Following a wet Queensland campaign, Te Akau pair Entriviere and Soprano Supreme are heading home to New Zealand for a winter break.
Both mares went well first-up in Australia, Entriviere placing in the Gr.1 Doomben 10,000 (1200m) and Soprano Supreme finishing runner-up in the Gold Coast Cup (2400m).
However, those runs on Heavy tracks took its toll, with the pair disappointing at Eagle Farm on Saturday with Entriviere 11th in the Gr.1 Kingsford-Smith Cup (1300m) and Soprano Supreme 10th in the Gr.3 Premier’s Cup (2400m).

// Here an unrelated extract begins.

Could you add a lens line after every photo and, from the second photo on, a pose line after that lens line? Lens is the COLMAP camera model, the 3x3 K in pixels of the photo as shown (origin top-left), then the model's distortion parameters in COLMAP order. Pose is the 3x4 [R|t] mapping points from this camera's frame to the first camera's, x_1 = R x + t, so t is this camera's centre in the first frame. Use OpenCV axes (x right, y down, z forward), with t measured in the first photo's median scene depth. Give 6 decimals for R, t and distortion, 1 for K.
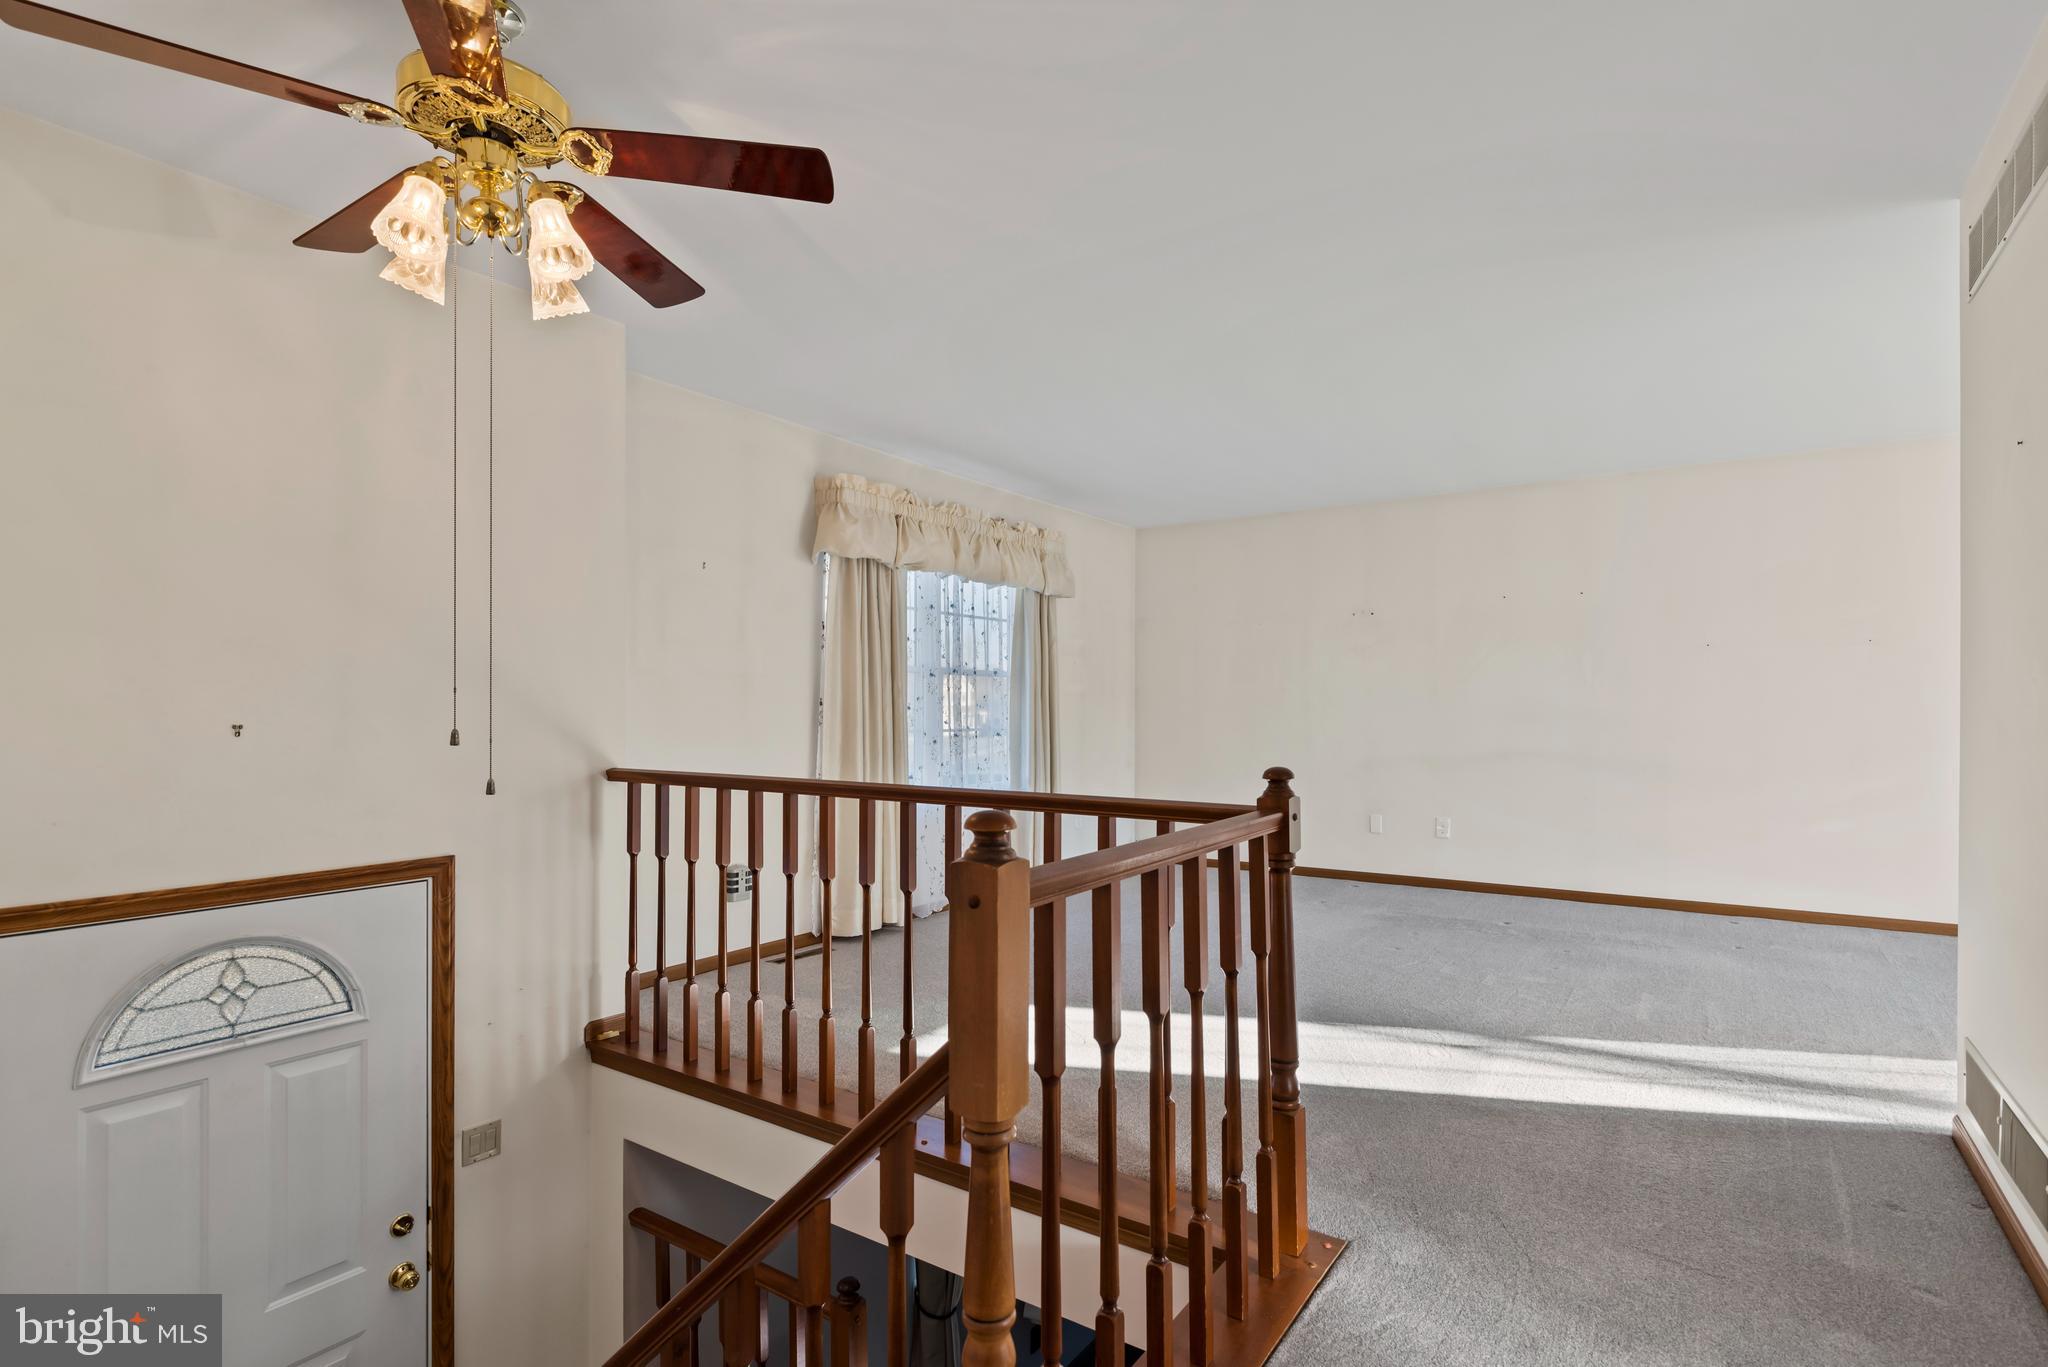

Trainer Mark Walker was pleased with Entriviere’s first-up run and will now look to the spring with the Group One winner.
“She is a Group Two winner in Australia so it was good to get the Group One placing,” he said.
“Like a few other horses that had raced on that Gold Coast and Eagle Farm heavy track, they didn’t seem to back up.
“I think that first run on the heavy track might have flattened her a bit.
“It was a slowly run race on Saturday and the first two around the corner were the first two home.
“We have had torrential wet weather so we are just going to pull the pin and bring her home.
Walker has made the same decision with stablemate Soprano Supreme.
“She raced so well first-up but it was the same thing – that first-up run on such a Heavy track flattened her, I think,” he said.
“We will look to bring her home as well.
“I am going to give them a short spell, see how they come back and map it out from there.”
Te Akau campaigned a trio of runners over the Queensland Winter Carnival, with the stable’s other runner, Sword Of State, beaten a nose in the Gr.3 Gold Coast Guineas (1200m).
The Snitzel colt spiked a temperature and was subsequently treated with antibiotics, forcing him to miss the Gr.1 Kingsford-Smith Cup (1300m), with the Group One winner now joining the Cambridge Stud stallion roster.